お家騒動と訴訟リスク

お家騒動って?

お家騒動とは、本来は江戸時代の大名家における家督争いなどによる内紛のこと。日本の3大お家騒動として「加賀騒動」、「黒田騒動」、「伊達騒動」があります。加賀騒動では、先代の藩主吉徳から寵愛を受けていた大槻伝蔵が吉徳の側室真如院と不義密通し、真如院の子を藩主にさせようと画策、現藩主の毒殺を図ったが失敗、それにより旧吉徳勢力が大粛清されるという事態がおこっています。

中小企業に多いお家騒動。

現在も週刊誌にお家騒動という言葉はよく使われています。特にお家騒動は先代の社長の死後に発生することが多く、それゆえ相続は争族とも揶揄されるぐらいです。例えば、京都老舗の職人用のかばん屋さんのケースでは、誰を後継者にするかは遺言状により当時社長であった3男となっていましたが、その後遺言状が新たに発見されます。それによると、会社の後継者は銀行員であった長男ということに。新たに発見された遺言状に疑問を感じた3男は遺言の無効を求め提訴しますが裁判に負け、その結果社長だった3男は会社を解雇されます。

問題は誰が株式を持つか。

上記のかばん屋さんのケースでは、遺言状で誰にどれだけのかばん屋の株式を相続させるかが問題となりました。当初の遺言状では、株式の67%を三男夫妻に、33%を四男に、銀行預金のほとんどは長男に相続とされていましたが、新たに発見された遺言状では株式80%を長男に、20%を四男にというものでした。これにより、大多数の株式=実権を握った長男が3男を追い出すことができたのです。

会社は誰のもの?株式数でできること。

会社の株式を持っている割合によって、掌握できる権力が違います。会社の実権を握るためには、少なくとも50%超の株式を保有しておいた方がいいでしょう。例えば、他人に出資を求める場合、50%超の株式出資を受けた時点であなたは雇われ社長。いつでも首を切ることができるまな板の鯉です。

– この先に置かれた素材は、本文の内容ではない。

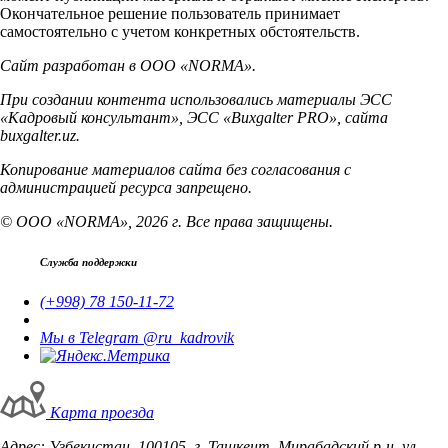
Окончательное решение пользователь принимает
самостоятельно с учетом конкретных обстоятельств.
Сайт разработан в ООО «NORMA».
При создании контента использовались материалы ЭСС
«Кадровый консультант», ЭСС «Buxgalter PRO», сайта
buxgalter.uz.
Копирование материалов сайта без согласования с
администрацией ресурса запрещено.
© ООО «NORMA», 2026 г. Все права защищены.
Служба поддержки
(+998) 78 150-11-72
Мы в Telegram @ru_kadrovik
Карта проезда
Адрес: Узбекистан, 100105, г. Ташкент, Мирабадский р-н, ул.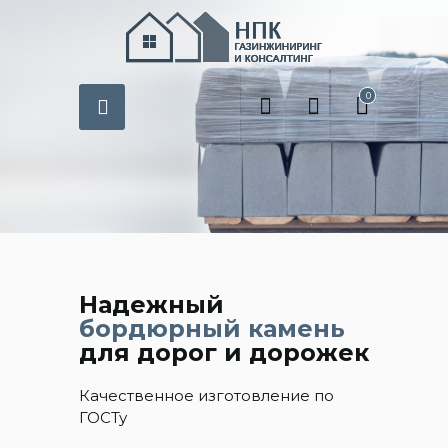
0
Надежный
бордюрный камень
для дорог и дорожек
Качественное изготовление по
ГОСТу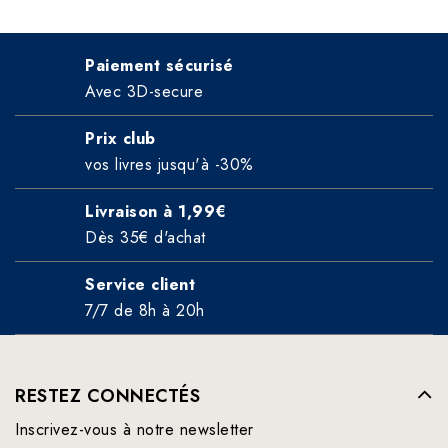
Paiement sécurisé
Avec 3D-secure
Prix club
vos livres jusqu'à -30%
Livraison à 1,99€
Dès 35€ d'achat
Service client
7/7 de 8h à 20h
RESTEZ CONNECTÉS
Inscrivez-vous à notre newsletter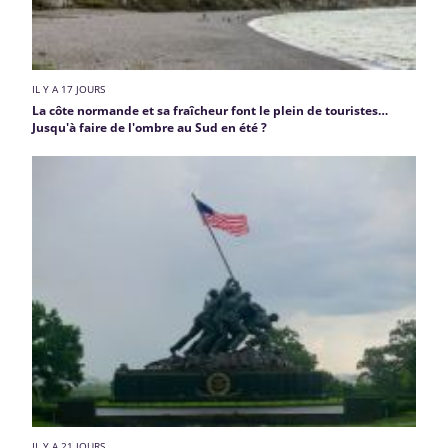
IL Y A 17 JOURS
La côte normande et sa fraîcheur font le plein de touristes…
Jusqu'à faire de l'ombre au Sud en été ?
IL Y A 21 JOURS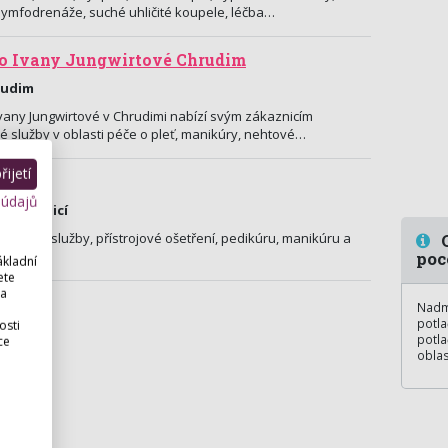
 lymfodrenáže, suché uhličité koupele, léčba…
o Ivany Jungwirtové Chrudim
rudim
vany Jungwirtové v Chrudimi nabízí svým zákaznicím
é služby v oblasti péče o pleť, manikúry, nehtové…
ijetí
 údajů
 Nad Orlicí
asážní služby, přístrojové ošetření, pedikúru, manikúru a
O
stavy.
poc
ákladní
ete
 a
Nadm
potla
osti
potla
ce
oblas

発行済株式の1/2超を保有 会社の経営権獲得(株主総会での取締役・監査役の選任・解任・報酬額決定・計算書類の承認など)

お家騒動と株主代表訴訟のリスク

株主代表訴訟については、株式の保有数については制限はありません。したがって非上場会社の株主であれば、株式1株でも有していれば株主代表訴訟をすることができます。中小企業では株主代表訴訟といえば会社の内紛の傾向が強く、背任などの会社経営上の違法な行為(社長の公私混同による使い込みなど)に対して、身内の親族から提訴される場合があります。この場合には、違法な行為をする方が悪いのですが。。なお、株主代表訴訟は株主に対して損害賠償金を支払うものではなく、会社に対し損害賠償を支払うことになります。

お家騒動と密告のリスク

脱税の摘発は密告によるものも多く、身内のお家騒動から会社の内部情報が税務当局にリークされ、脱税調査に着手されることもあります。
実際に脱税をしているのならば言語道断ですが、嘘の密告をされる場合もあり、最悪身の覚えがないのに脱税犯扱いされるケースもあります。

老舗鞄屋のその後。

その後、追い出された3男の妻が起こした訴訟で遺言書が無効となり、その結果3男の解任も無効。追い出された会社の経営に復帰しました。
後から出てきた遺言状は実は偽物だったのでしょうか?一応、遺産をめぐる兄弟間の裁判争いは終結したようにみえましたが。。
現在、第2の遺書が偽物とした最高裁の判決を不服として起こされた高裁の裁判(平成24年11月9日大阪高裁判決)では、長男に80%の株式を相続させるとする遺書が、「偽造によるものであると認めることはできない」との判決が下されています。どうやらお家騒動は現在進行中のようです。。

お金は無いよりあった方が良いのですが。。

お金は幸せと一緒にトラブルも引き寄せてしまいます。もし商売が軌道に乗って次世代にその商売を引き継がせようと考えている場合には、特に注意が必要。一手でも間違えると幸せであった家族は崩壊し、下手すると会社自体潰れてしまうかもしれません。皆が納得できる後継者指名を生前にしなければ、後に残るのは身内間の骨肉の争い。考えるだけで、ぞっとしますね。相続対策で株式を分散させる手法もありますが、慎重にならざるを得ませんね。

結論は?

生きている内に相続対策と事業承継をしてしまう。多少お金がかかっても、自分の死により一家離散させるよりましなのです。